No, it cant be ignored as it’s a tri-atomic molecule and taking away N2 ~78% and O2 ~21% (= ~99 non-radiative) makes it very much a player in the atmosphere radiatively.-
I was saying what is obvious, CO2 doesn’t have phase change/ transition:
http://en.wikipedia.org/wiki/Phase_transition
Or CO2 doesn’t change from gas to liquid or solid in Earth atmosphere, as does H20.
H20 can transport it’s latent heat, CO2 doesn’t do this in Earth atmosphere [though CO2 does
do this on the much colder planet Mars].
And btw, this transportation of latent heat of H2O is a significant conveyor of heat to upper atmosphere on Earth. But I saying this is separate issue or it’s not radiant transfer of energy or Heat.
So what was saying, that since taliking about radiant transfer, the latent heat of of H2O
is excluded and CO2 does transfer heat via latent heat in Earth’s atmosphere.
So yes I can be excluding or ignoring the latent heat of H2O and the non-existent latent heat of CO2 in Earth’s atmosphere- because the topic is radiant transfer.
-LH uptake/release is an adiabatic process and not a radiative one, and H20 is the dominant tri-atomic gas in the atm – however the hydrological cycle ensures it’s transport from liquid on ground > gas in air > liquid in air > liquid on ground again, cycles at around ~10 days.
So, with turbulent mixing/convection, the relative humidity stays steady over long time scales (globally averaged) – however warmer air means a higher absolute humidity (more molecules) – and hence greater GHE.-
I am not disputing that water droplets which are associated clouds radiate heat into space.
Or clouds are a grouping of water droplets in enough quantity that they are clearly visible as clouds- on the other hand, they are in addition droplets of water not so densely pack or large in average size which are not easily and clearly visible as clouds.
-“The troposphere has 80% of Earth atmosphere and 99% of H20 greenhouse gas. And if halved the height of troposphere, more half of this 80% is below this elevation.
This alone should indicate a problem with this idea.”
? Sorry I don’t understand this.-
I mean in terms greenhouse gases- CO2 and H20, most of it is below 1/2 the height of troposphere. So including water droplets, and all which one can consider that radiates in the atmosphere, most must occur below 1/2 of the height of troposphere.

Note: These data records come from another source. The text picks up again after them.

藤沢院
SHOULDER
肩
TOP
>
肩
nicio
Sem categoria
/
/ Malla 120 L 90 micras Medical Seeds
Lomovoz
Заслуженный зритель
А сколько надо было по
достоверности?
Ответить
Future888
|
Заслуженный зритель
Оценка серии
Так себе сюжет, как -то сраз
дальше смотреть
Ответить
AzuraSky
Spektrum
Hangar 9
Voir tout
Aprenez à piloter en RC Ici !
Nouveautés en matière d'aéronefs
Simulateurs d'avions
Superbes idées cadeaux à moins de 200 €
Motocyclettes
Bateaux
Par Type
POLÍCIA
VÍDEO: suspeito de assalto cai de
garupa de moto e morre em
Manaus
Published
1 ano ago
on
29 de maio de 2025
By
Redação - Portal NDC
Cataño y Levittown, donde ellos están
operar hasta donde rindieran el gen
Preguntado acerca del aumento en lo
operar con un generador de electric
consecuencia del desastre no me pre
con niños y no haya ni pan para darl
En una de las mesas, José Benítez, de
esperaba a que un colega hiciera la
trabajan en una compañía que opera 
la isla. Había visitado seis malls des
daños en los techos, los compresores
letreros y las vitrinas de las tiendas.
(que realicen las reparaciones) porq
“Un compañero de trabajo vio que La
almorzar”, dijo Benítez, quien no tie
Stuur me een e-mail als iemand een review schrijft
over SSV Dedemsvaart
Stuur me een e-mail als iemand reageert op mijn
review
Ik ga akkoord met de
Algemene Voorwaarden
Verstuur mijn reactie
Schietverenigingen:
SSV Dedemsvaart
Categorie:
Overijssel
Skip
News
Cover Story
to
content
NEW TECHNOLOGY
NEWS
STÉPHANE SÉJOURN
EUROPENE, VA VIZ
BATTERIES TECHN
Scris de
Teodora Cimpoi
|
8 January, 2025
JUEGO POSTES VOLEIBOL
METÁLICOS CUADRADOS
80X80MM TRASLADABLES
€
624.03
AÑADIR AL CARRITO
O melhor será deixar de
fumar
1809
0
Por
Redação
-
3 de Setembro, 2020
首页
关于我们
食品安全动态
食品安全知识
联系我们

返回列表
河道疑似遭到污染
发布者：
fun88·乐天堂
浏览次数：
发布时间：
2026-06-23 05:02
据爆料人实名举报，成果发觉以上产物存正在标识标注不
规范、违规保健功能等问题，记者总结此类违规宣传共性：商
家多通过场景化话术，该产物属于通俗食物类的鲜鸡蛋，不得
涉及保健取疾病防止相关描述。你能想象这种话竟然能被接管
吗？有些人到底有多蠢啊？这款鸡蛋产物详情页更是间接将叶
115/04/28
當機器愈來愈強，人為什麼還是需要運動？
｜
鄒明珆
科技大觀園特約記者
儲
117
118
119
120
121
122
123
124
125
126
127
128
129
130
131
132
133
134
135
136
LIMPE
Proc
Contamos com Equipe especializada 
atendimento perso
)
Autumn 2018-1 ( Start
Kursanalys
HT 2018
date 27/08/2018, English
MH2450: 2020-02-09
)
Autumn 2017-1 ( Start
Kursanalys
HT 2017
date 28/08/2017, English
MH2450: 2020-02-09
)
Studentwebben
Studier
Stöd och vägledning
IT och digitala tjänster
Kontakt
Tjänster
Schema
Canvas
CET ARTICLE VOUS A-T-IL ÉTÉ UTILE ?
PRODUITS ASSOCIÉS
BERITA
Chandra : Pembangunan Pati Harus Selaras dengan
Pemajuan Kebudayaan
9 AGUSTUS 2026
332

And above the troposphere you exclude water in all it’s forms as being quantitatively significant in terms total it could radiate. And CO2 above the troposphere is limited to 20% or whatever total amount it can radiate. Or 80% of possible amount CO2 can radiates must be below the top of the troposphere. Plus most of total amount energy energy “available” by any means possible, must also radiate below the top of the troposphere.
It doesn’t matter what what theory you wish to believe. These facts must be allowed for in any idea involving the concept that the atmosphere radiate any significant amount of energy.